Residents trying to salvage belongings from their homes which collapsed after an earthquake and tsunami hit Palu on Sulawesi island on September 29, 2018. Getty Images

"The tsunami didn't come by itself, it dragged cars, logs, houses, it hit everything on land," Nugroho said.

Some people climbed trees to escape the tsunami and survived, he said.

Amateur footage shown by local TV stations showed waves crashing into houses along Palu's shoreline, scattering shipping containers and flooding into a mosque in the city.

Nugroho said the tsunami had struck with a speed of 497 mph , destroying buildings and infrastructure.

Hundreds of homes as well as hospitals, a shopping mall and hotels have collapsed, as strong aftershocks continue to hit the town following Friday's 7.5 magnitude earthquake which triggered the tsunami. TV footage shows hundreds of those injured being treated in makeshift tents. Photos confirmed by authorities showed bodies being lined up along the street on Saturday, some in bags and some with their faces covered with clothes.

Bodies of some victims were found trapped under the rubble of collapsed buildings, said Nugroho, adding 540 people were injured and 29 missing.

He said "many bodies" had been found on the shoreline.

"We have not received comprehensive reports yet because communications are cut. Many bodies were found along the shoreline because of the tsunami, but the numbers are still unknown," he said.

Indonesia's meteorological and geophysics agency BMKG issued a tsunami warning after the quake, but lifted it 34 minutes later. The agency has been widely criticised for not informing a tsunami had hit Palu on Saturday, though officials said waves had come within the time the warning was issued.

The quake and tsunami caused a major power outage that cut communications around Palu and on Saturday authorities were still having difficulties coordinating rescue efforts.

Nugroho said the quake intensity was much higher in the fishing town of Donggala, which was closer to the epicentre, and they expect the damage there to be much worse, but have not been able to establish communications.

Donggala and Palu are home to some 600,000 people.

Chief security minister Wiranto told TVOne the military had started sending in cargo planes from the capital Jakarta carrying relief aid.

The city's airport is slated to reopen on Saturday afternoon after being closed as its runway and air traffic control tower was damaged in the quake, authorities said.

President Joko Widodo is scheduled to visit evacuation centres in Palu on Sunday.

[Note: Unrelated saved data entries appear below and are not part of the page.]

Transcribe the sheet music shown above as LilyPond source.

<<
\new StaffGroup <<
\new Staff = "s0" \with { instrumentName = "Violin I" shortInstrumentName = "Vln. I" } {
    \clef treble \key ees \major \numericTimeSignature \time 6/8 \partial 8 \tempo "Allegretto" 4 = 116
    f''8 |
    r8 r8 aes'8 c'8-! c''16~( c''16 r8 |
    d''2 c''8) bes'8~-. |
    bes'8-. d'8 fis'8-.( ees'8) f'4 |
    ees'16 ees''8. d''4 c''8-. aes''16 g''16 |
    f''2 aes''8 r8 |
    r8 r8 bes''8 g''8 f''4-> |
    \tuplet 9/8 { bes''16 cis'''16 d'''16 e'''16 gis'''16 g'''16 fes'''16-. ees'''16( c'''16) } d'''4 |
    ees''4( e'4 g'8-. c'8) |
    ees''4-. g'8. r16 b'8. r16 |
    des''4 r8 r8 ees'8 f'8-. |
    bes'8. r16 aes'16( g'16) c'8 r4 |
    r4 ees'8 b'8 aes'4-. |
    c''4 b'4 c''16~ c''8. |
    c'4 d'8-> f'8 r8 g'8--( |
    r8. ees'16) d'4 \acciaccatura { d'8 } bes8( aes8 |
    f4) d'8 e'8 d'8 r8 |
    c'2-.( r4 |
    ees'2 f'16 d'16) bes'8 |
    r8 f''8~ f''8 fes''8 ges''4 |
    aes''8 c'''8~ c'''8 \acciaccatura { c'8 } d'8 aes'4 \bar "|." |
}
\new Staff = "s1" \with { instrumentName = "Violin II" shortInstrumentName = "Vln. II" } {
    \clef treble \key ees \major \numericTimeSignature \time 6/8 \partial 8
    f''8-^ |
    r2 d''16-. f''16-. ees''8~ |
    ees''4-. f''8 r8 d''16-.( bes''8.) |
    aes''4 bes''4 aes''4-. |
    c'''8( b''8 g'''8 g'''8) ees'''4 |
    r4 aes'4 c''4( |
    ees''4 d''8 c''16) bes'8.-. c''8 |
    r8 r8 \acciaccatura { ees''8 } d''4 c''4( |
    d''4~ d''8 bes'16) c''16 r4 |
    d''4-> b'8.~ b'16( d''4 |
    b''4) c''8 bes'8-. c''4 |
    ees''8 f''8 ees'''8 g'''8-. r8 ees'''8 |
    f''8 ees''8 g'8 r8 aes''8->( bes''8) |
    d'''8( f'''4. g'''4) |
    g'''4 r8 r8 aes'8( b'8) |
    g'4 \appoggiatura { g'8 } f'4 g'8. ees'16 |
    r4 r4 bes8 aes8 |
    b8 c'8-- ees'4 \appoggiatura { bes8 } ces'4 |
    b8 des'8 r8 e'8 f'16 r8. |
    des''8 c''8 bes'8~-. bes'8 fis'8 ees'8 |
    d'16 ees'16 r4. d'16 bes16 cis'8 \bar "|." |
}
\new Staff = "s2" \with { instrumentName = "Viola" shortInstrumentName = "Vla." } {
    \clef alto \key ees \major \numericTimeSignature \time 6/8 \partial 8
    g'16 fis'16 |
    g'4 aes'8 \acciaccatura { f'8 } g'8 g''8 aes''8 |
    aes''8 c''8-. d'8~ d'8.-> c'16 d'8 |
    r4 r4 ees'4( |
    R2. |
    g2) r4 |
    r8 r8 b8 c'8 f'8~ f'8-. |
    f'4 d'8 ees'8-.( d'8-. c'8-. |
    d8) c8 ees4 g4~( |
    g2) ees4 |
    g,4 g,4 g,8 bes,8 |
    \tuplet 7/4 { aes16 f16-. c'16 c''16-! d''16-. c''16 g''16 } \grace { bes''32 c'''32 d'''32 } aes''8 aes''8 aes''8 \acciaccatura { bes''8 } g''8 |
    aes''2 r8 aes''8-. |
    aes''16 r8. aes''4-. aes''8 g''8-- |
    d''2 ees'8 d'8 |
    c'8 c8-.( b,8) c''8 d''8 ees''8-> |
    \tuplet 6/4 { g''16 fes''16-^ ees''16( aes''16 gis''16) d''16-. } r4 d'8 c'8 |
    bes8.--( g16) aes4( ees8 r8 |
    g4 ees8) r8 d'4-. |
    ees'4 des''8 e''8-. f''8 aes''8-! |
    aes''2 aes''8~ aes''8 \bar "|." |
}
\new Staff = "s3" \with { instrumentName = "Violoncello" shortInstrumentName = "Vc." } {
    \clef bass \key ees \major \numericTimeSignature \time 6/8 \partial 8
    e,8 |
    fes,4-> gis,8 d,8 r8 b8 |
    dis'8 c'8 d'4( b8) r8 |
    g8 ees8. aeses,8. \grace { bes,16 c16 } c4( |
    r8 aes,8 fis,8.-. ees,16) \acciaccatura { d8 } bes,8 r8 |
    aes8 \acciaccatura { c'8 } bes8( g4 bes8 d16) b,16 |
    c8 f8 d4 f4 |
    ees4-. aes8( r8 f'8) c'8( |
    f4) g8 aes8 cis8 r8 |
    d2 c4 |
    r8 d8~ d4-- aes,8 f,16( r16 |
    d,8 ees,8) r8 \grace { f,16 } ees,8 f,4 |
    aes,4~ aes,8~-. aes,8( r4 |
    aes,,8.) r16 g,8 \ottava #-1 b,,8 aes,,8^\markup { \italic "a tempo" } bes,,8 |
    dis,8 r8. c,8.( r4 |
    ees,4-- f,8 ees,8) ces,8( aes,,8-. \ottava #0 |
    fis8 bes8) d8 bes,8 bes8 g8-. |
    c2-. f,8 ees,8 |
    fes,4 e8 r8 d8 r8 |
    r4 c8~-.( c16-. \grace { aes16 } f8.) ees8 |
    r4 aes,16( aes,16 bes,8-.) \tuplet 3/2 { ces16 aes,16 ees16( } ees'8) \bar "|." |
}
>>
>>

The Palu area was hit by a less powerful quake earlier on Friday, which destroyed some houses, killed one person and injured at least 10 in Donggala, authorities said.

The U.S. Geological Survey put the magnitude of the second quake, which struck at 6 pm local time, at a strong 7.5, after first saying it was 7.7.

Indonesia sits on the Pacific Ring of Fire and is regularly hit by earthquakes. In August, a series of major quakes killed over 500 people in the tourist island of Lombok and destroyed dozens of villages along its northern coast.

Palu was hit by tsunami in 1927 and 1968, according to BNPB.